If you’ve ever been on a long trip, whether as a parent or a child, “Are we there yet,” is a common question. So common that some people can time when the next time the question will be asked. The “are we there yet” question is an event- and time-based question with an answer.
“Are we there yet,” when asked as a spiritual question is something completely different. In a performance-based culture, such as ours, there are often attempts to assess and evaluation the successfulness of our holiness.
If we are not careful, this can become overwhelming, and even deadly to our spiritual growth. If we are so concerned about how we are evaluated and what the measure is, we are often tempted to meet the “requirement” of action without the heart-change that we seek.

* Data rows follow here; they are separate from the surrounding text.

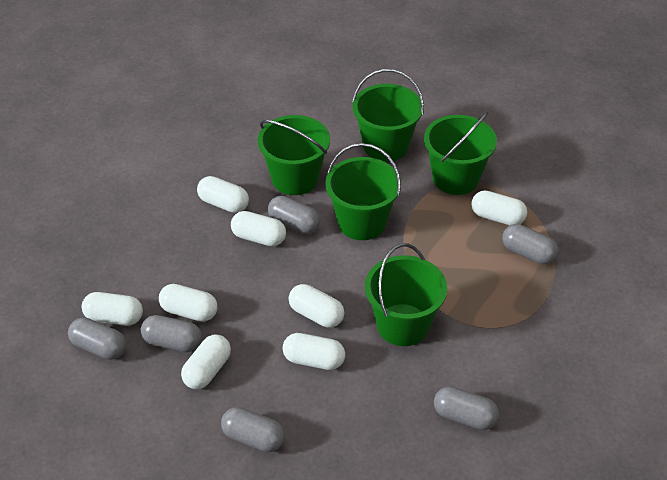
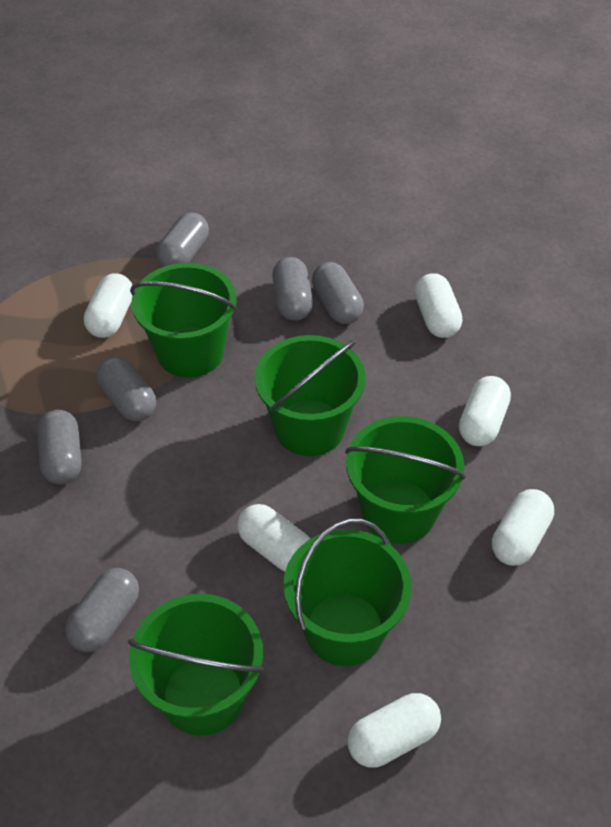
white capsule: [82,292,143,326] [159,284,218,322] [181,335,231,389] [197,176,249,213] [231,211,286,246] [283,333,345,370] [289,284,345,328] [471,190,527,225] = 8 -> [84,273,133,338] [237,504,311,572] [348,693,441,768] [415,273,462,338] [459,376,511,446] [492,489,554,566] = 6

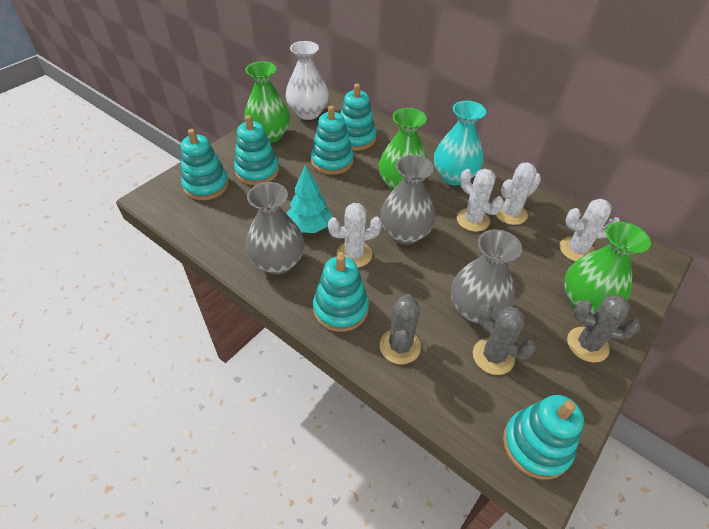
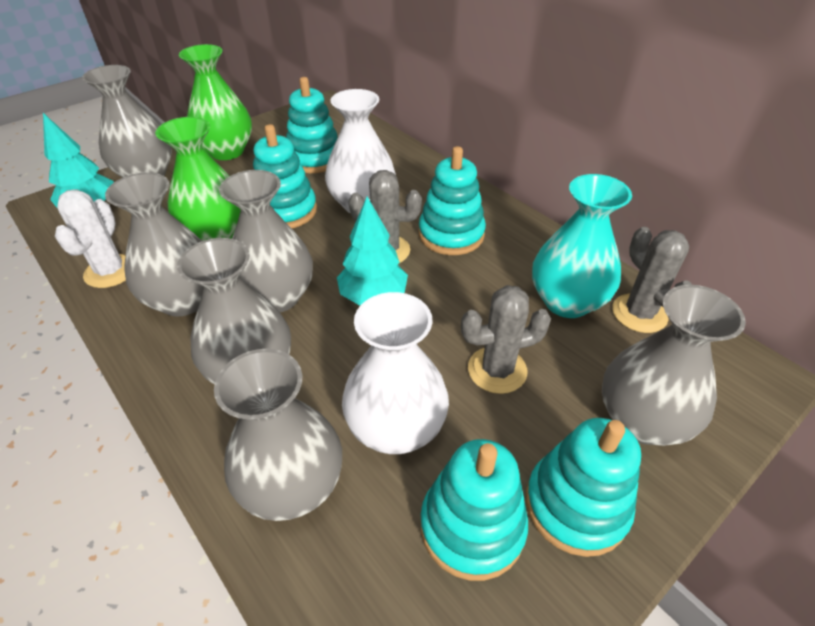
green vase: [244,61,290,143] [379,108,428,191] [564,222,651,313] = 3 -> [155,117,241,241] [179,44,252,160] = 2
grey vase: [245,182,304,275] [380,155,435,245] [451,229,522,324] = 3 -> [82,65,172,178] [105,172,204,317] [177,238,291,384] [214,349,342,521] [219,170,313,312] [602,285,746,446] = 6
turquoise stacking toy: [181,129,229,200] [234,115,279,185] [311,106,354,175] [313,254,369,332] [340,84,376,151] [503,395,584,480] = 6 -> [253,124,317,228] [286,77,337,173] [419,146,486,255] [421,439,528,581] [526,418,641,557] = 5
turquoise tree: [287,165,332,233] = 1 -> [43,113,114,209] [337,197,408,305] = 2
white cactus: [328,203,382,268] [457,169,504,232] [496,162,541,225] [560,199,620,262] = 4 -> [55,190,126,288] = 1
white vase: [286,41,329,120] = 1 -> [325,89,396,213] [342,292,449,454] = 2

When we perform “holiness” through tasks and checkboxes we become as overburdened as the Jews had been for so long with their Law. Thus our “holiness” becomes an act of will. So, when we are tired, discouraged, down, or something else, our holiness house of cards comes tumbling down.
Paul wasn’t there yet. In Romans, he expresses his grief/frustration/reality that he keeps missing the mark of things. He recognizes a conflict between our human nature bent towards its own gratification, and our God-nature desiring to be in God’s grace, mercy, and love.

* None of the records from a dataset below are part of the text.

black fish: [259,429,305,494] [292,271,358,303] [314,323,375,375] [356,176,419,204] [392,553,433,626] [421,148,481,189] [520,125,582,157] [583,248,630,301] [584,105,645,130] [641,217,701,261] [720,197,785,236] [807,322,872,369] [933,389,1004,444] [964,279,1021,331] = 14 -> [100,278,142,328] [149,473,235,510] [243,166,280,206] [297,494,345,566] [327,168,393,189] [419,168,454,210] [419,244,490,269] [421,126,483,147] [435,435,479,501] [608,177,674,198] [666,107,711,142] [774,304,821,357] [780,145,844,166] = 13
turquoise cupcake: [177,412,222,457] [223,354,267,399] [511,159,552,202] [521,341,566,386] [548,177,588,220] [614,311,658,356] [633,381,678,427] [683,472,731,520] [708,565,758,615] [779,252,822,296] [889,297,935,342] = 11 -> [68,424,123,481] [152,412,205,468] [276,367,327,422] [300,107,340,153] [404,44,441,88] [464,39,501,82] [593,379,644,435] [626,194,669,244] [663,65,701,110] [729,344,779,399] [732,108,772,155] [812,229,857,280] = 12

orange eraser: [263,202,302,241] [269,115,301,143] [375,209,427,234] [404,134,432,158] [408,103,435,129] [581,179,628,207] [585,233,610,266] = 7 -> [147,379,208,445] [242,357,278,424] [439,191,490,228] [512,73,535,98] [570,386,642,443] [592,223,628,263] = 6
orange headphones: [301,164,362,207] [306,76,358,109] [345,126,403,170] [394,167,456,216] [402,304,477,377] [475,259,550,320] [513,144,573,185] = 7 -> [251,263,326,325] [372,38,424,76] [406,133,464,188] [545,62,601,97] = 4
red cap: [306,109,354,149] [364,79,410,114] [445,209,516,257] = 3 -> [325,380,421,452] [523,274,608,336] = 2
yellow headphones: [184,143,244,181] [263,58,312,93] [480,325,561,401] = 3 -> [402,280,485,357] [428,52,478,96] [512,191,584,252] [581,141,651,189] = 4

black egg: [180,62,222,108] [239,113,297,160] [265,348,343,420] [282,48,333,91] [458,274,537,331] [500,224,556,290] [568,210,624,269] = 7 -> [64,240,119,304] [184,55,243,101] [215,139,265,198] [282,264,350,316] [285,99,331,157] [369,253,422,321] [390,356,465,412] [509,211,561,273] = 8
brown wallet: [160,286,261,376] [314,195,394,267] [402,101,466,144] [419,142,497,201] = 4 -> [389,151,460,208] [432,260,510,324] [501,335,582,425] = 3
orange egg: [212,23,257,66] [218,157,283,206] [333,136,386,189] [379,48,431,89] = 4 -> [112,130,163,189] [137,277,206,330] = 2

He also writes to the Philippians much the same way. He knows he is “there” yet. That doesn’t stop him from reaching toward the “goal” with all his might. In many respects, Paul’s “forgetting” is key to moving forward. We are all inclined to remember our failures (especially when they are painful). It is especially important to have someone to confess to and be held accountable by. Oddly, that seems to help us move on.

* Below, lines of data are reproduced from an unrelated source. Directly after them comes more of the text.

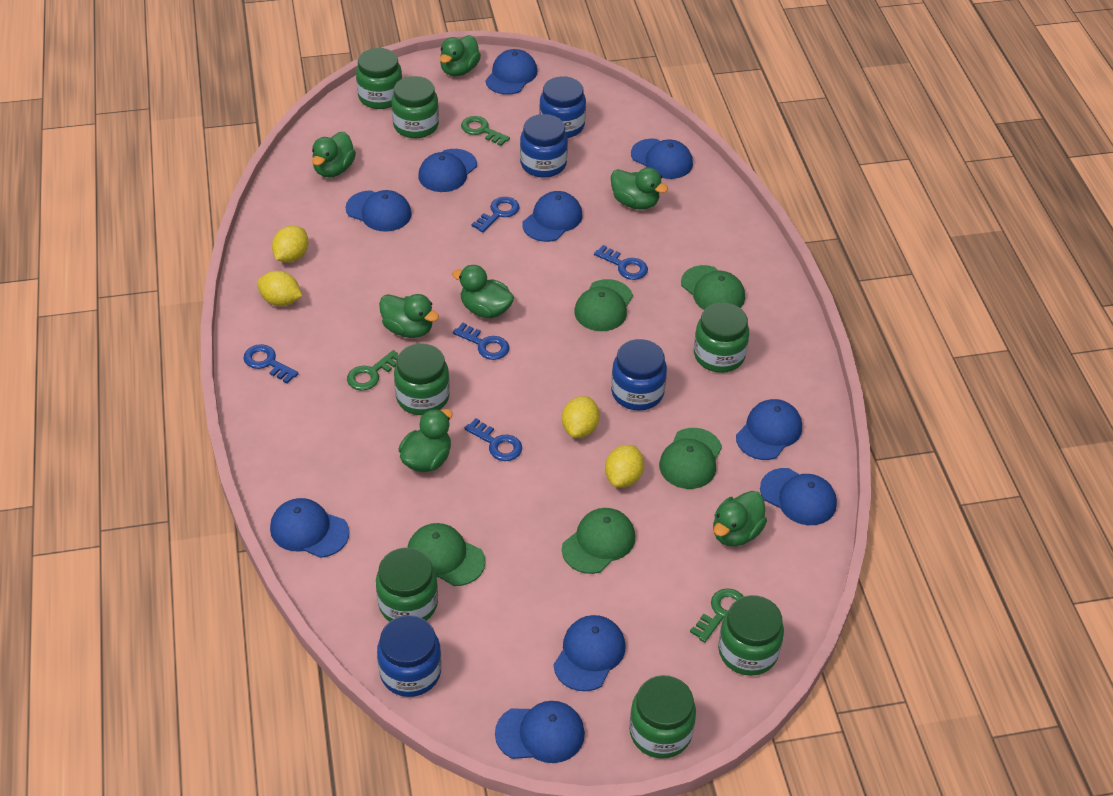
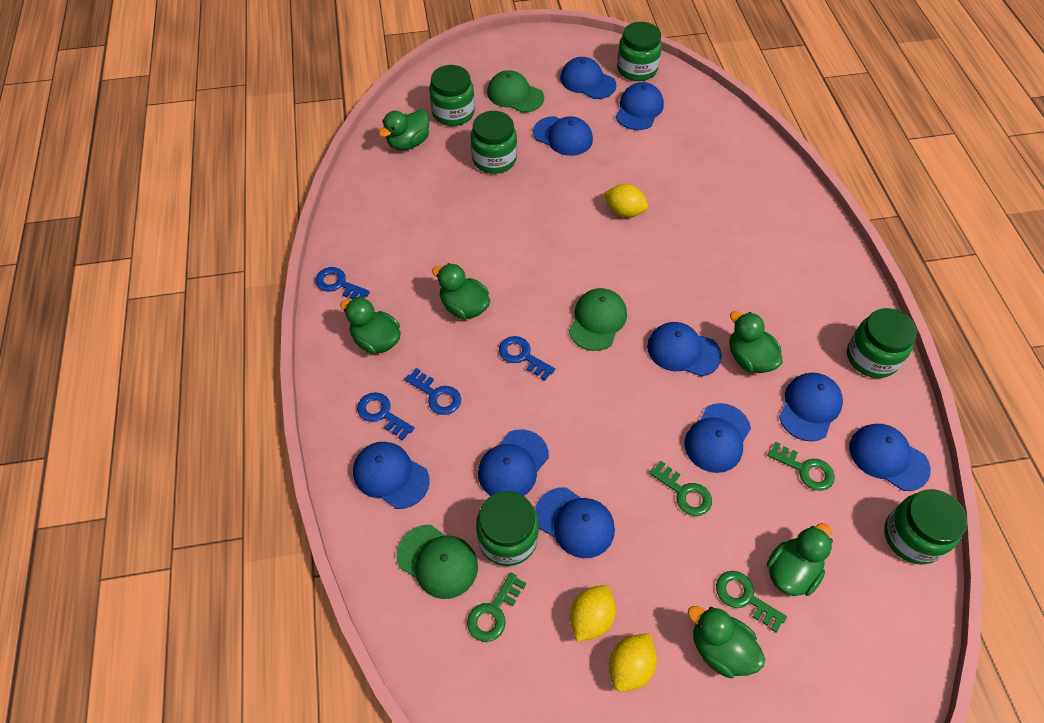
blue jar: [377,615,441,697] [520,114,568,178] [539,76,586,138] [611,339,667,411] = 4 -> none = 0
blue key: [244,344,299,383] [453,322,509,360] [464,418,522,461] [471,197,520,232] [594,245,648,280] = 5 -> [315,267,370,299] [357,392,414,441] [405,368,461,415] [499,336,555,381] = 4
green cap: [407,523,486,586] [562,508,635,574] [574,279,633,331] [659,428,722,489] [681,265,745,310] = 5 -> [397,525,478,599] [487,70,544,113] [569,288,627,351] = 3
green duck: [312,132,356,177] [379,294,439,338] [399,409,453,472] [440,35,481,76] [452,265,514,318] [611,167,668,210] [713,491,767,546] = 7 -> [340,297,401,354] [378,109,429,150] [432,263,490,319] [688,606,765,678] [729,311,783,373] [767,523,833,596] = 6
green jar: [356,48,402,109] [376,548,438,622] [391,76,439,138] [394,343,450,415] [629,675,696,759] [694,303,749,373] [718,595,784,676] = 7 -> [429,65,475,126] [470,111,517,174] [476,491,539,566] [617,22,662,81] [847,308,917,378] [884,489,967,564] = 6
green key: [347,350,398,391] [461,116,510,146] [690,588,744,642] = 3 -> [467,573,526,642] [649,461,712,516] [716,571,787,633] [767,442,835,491] = 4
yellow lemon: [257,271,302,306] [272,226,309,262] [562,396,600,438] [605,445,644,488] = 4 -> [570,585,616,642] [604,184,648,217] [609,633,657,692] = 3

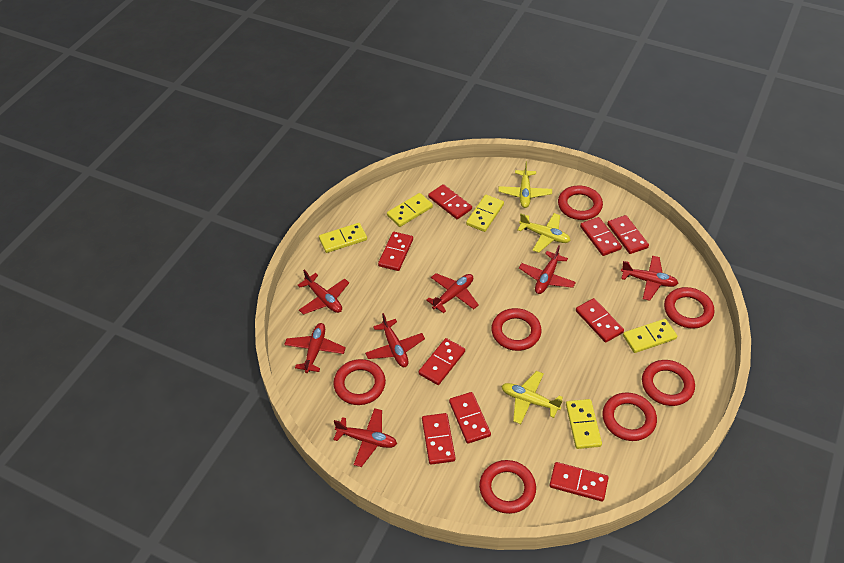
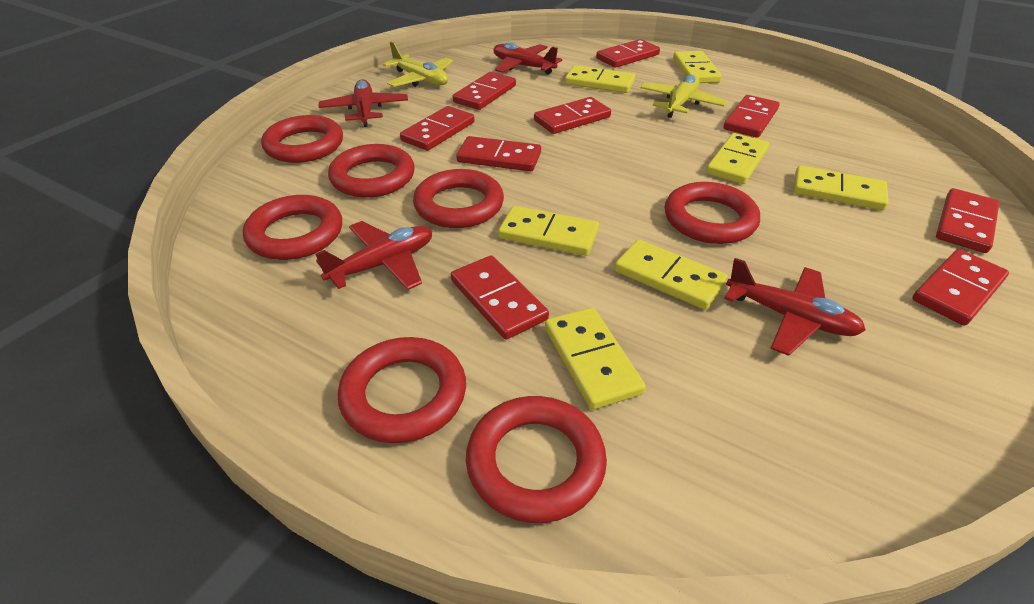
red plane: [284,323,346,373] [298,270,349,315] [333,408,397,467] [365,313,425,367] [426,273,479,313] [519,245,576,294] [621,256,678,301] = 7 -> [315,221,432,290] [318,79,408,127] [494,42,562,74] [724,258,866,356] = 4
yellow domino: [319,223,367,253] [387,193,433,227] [466,195,504,232] [566,399,602,449] [623,319,677,353] = 5 -> [498,206,599,256] [545,307,646,410] [565,65,635,93] [614,239,728,310] [673,51,722,83] [706,133,769,184] [793,166,889,210] = 7
yellow plane: [498,161,552,208] [501,371,563,424] [517,213,571,253] = 3 -> [383,41,453,87] [640,75,727,118] = 2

Then there is the “confession” that has been used for generations in some traditions regarding confession and redemption. The sin is an issue. The unconfessed, unrepented, and unreconciled (can be read as unforgiven, but not entirely accurate) sin is the bigger issue. When John talks about not being in fellowship, it is the unconfessed, unrepented, and unreconciled sin that “shows” we are walking in darkness.
Paul and John (and others) know full well that we have an advocate who is looking to judge us but to forgive us.
※Prayer of Confession from the Book of Common Prayer (2019)※
Almighty and most merciful Father,
we have erred and strayed from your ways like lost sheep.
We have followed too much the devices and desires of our own hearts.
We have offended against your holy laws
We have left undone those things which we ought to have done,
and we have done those things which we ought not to have done;
and apart from your grace, there is no health in us.
O Lord, have mercy upon us.
Spare all those who confess their faults.
Restore all those who are penitent,
according to your promises declared to all people in Christ Jesus our Lord.
And grant, O most merciful Father, for his sake,
that we may now live a godly, righteous, and sober life,
to the glory of your holy Name. Amen.